RECORDS Block Start

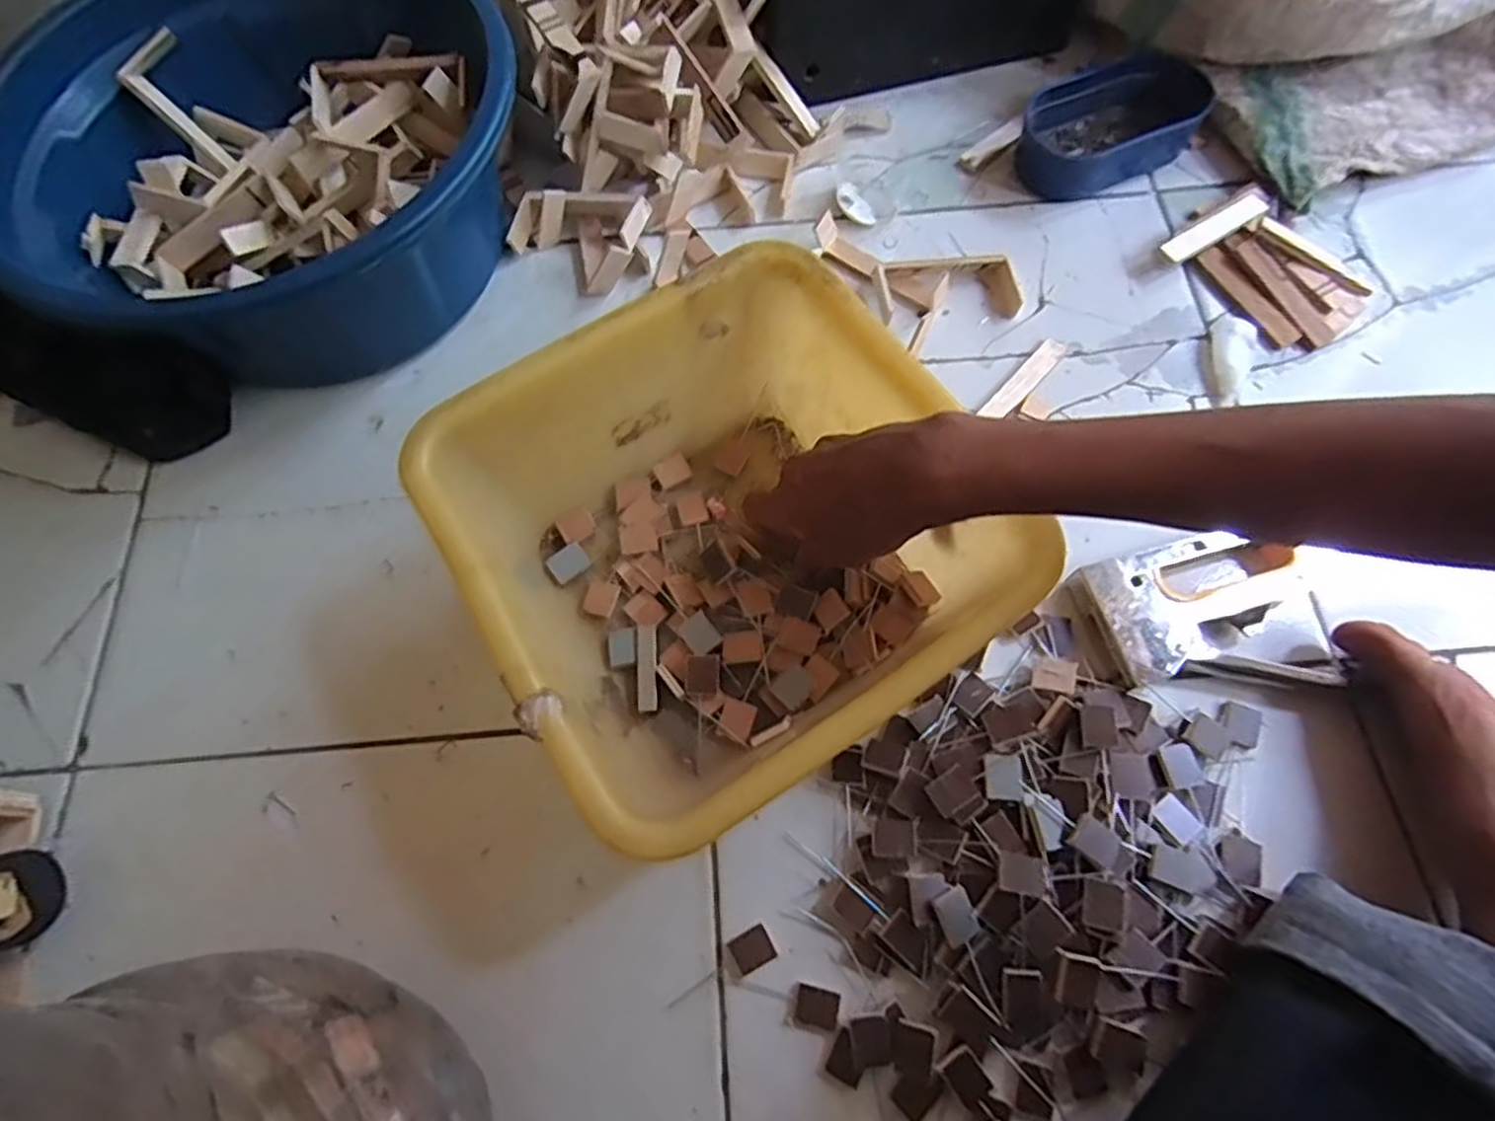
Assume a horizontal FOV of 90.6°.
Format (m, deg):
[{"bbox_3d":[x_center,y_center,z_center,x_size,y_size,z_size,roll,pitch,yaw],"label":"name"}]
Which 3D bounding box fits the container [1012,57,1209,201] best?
[{"bbox_3d":[0.298,-0.352,0.604,0.146,0.050,0.088,-25,70,-6],"label":"container"}]

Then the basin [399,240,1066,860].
[{"bbox_3d":[-0.013,-0.012,0.435,0.261,0.120,0.269,-33,71,-9],"label":"basin"}]

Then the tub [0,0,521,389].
[{"bbox_3d":[-0.314,-0.275,0.542,0.316,0.135,0.291,-1,69,2],"label":"tub"}]

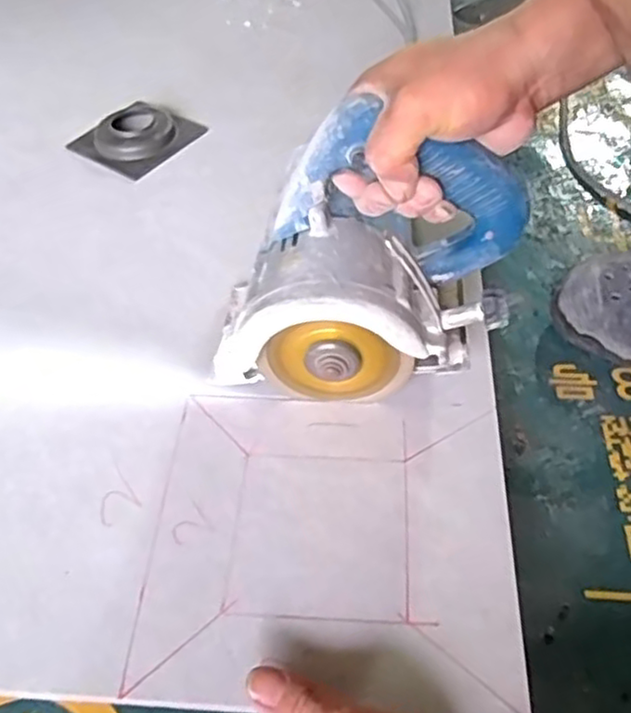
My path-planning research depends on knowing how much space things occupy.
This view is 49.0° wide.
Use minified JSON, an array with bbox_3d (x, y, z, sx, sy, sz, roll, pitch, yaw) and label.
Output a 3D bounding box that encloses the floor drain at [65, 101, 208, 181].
[{"bbox_3d":[-0.177,-0.220,0.677,0.098,0.022,0.099,32,58,25],"label":"floor drain"}]

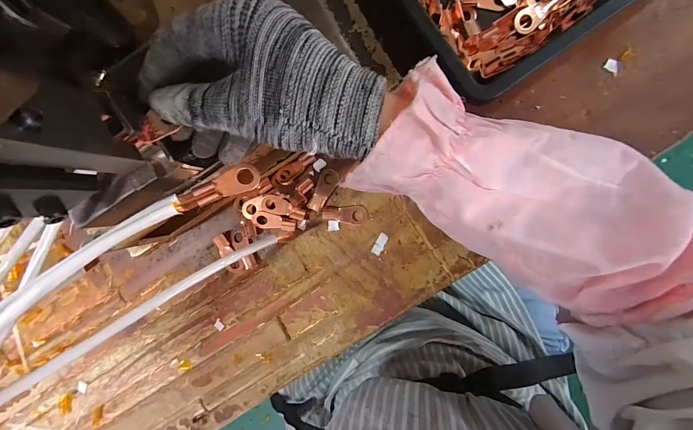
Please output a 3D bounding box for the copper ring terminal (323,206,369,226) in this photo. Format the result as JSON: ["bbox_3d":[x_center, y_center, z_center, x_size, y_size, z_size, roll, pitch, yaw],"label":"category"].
[{"bbox_3d":[-0.001,0.000,0.310,0.042,0.007,0.018,4,93,6],"label":"copper ring terminal"}]

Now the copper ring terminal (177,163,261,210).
[{"bbox_3d":[-0.080,-0.017,0.208,0.051,0.007,0.015,-26,91,-19],"label":"copper ring terminal"}]

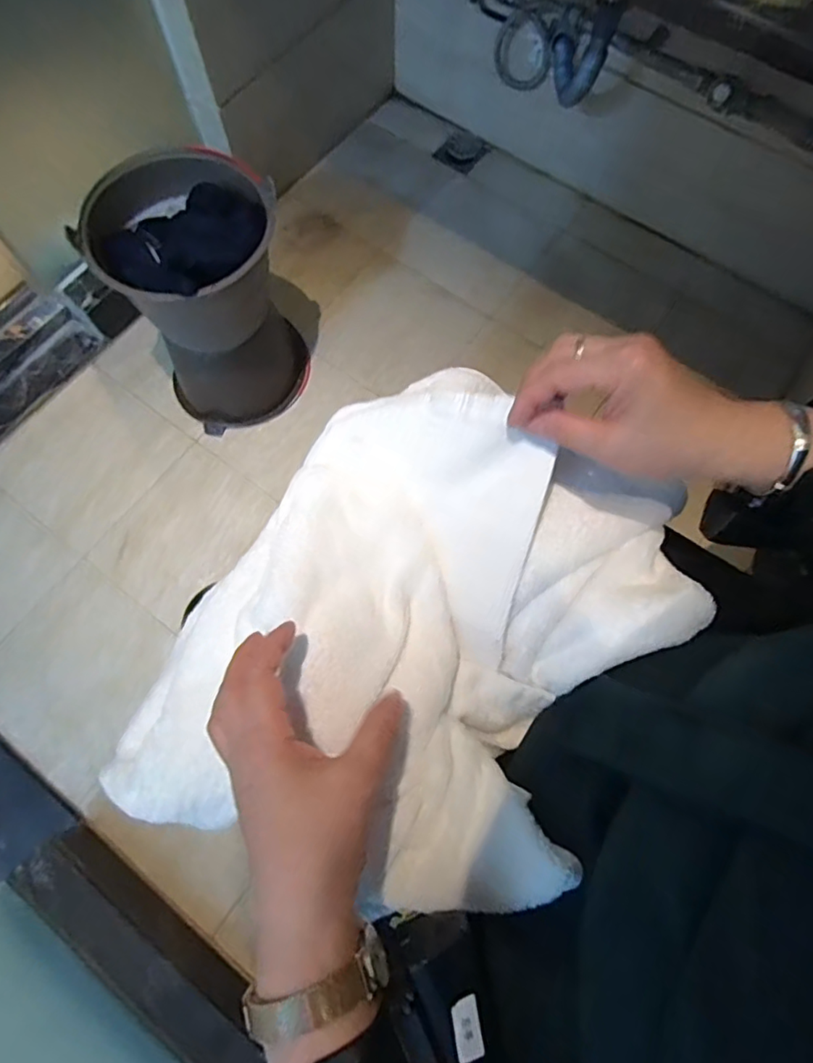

RECORDS Block End

• [PROBLEM TO WORK ON]:
Reproduce only the lines from the first line of the listing above up to and including the line that holds "Use minified JSON, an". Omit the pictures.

• [YOUR SOLUTION]:
Assume a horizontal FOV of 90.6°.
Format (m, deg):
[{"bbox_3d":[x_center,y_center,z_center,x_size,y_size,z_size,roll,pitch,yaw],"label":"name"}]
Which 3D bounding box fits the container [1012,57,1209,201] best?
[{"bbox_3d":[0.298,-0.352,0.604,0.146,0.050,0.088,-25,70,-6],"label":"container"}]

Then the basin [399,240,1066,860].
[{"bbox_3d":[-0.013,-0.012,0.435,0.261,0.120,0.269,-33,71,-9],"label":"basin"}]

Then the tub [0,0,521,389].
[{"bbox_3d":[-0.314,-0.275,0.542,0.316,0.135,0.291,-1,69,2],"label":"tub"}]

My path-planning research depends on knowing how much space things occupy.
This view is 49.0° wide.
Use minified JSON, an array with bbox_3d (x, y, z, sx, sy, sz, roll, pitch, yaw) and label.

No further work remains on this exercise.